Nichols-Kinas noted the options presented in the matrix are initial ideas, saying BPA “does not have a preferred option in terms of changes to the business model.” Any modifications need to “be heavily informed by a regional conversation,” she added.
The matrix left some areas unchanged, like the $10,000 point-to-point TSR processing fee. But the cost of participating in a commercial study could increase, Nichols-Kinas said.
Developers pay around $150 to $200/MW of a potential project to participate in cost studies. If BPA spends less money than collected on the study, the agency issues a refund at the end of the study, Nichols-Kinas noted.
Going forward, BPA could “add an element of a nonrefundable flat per-TSR fee somewhere in the range of $10,000 to $100,000” to collect the full cost of what the agency spends on conducting the studies, she said.
“Having an upfront fee that makes sure that we’re covering those costs, and that provides conceivably a higher bar to entry, maybe makes sense at this juncture,” Nichols-Kinas added.
Staff emphasized that BPA is seeking feedback on whether “this is a healthy way to manage the size of the queue and risk mitigation.”
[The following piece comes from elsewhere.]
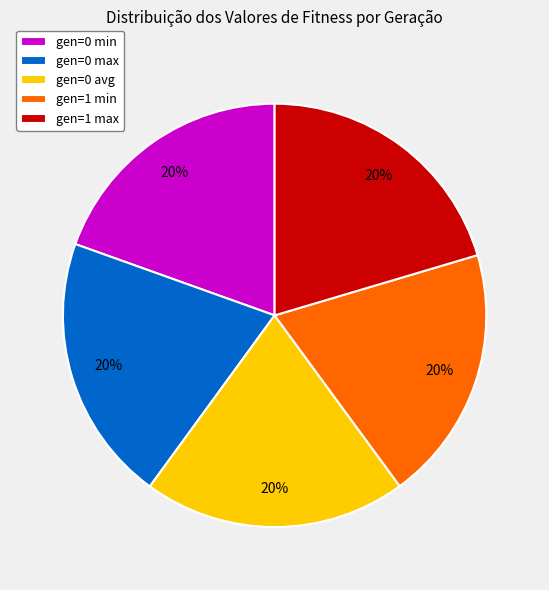

To the nearest percent, what is the average slice percentage?

20%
Other ideas include adopting longer minimum-term service contracts and changing how costs associated with preliminary engineering agreements and environmental studies are handled.
Seattle City Light’s Michael Watkins said the utility would support longer transmission contracts “as a way to securitize projects.”
“Having longer transmission service requirements could be used in other aspects that you’re looking at as a mechanism for gauging seriousness of requests, or as a requirement for granting interim service,” Watkins said. “This could apply to several aspects that we’ve talked about today.”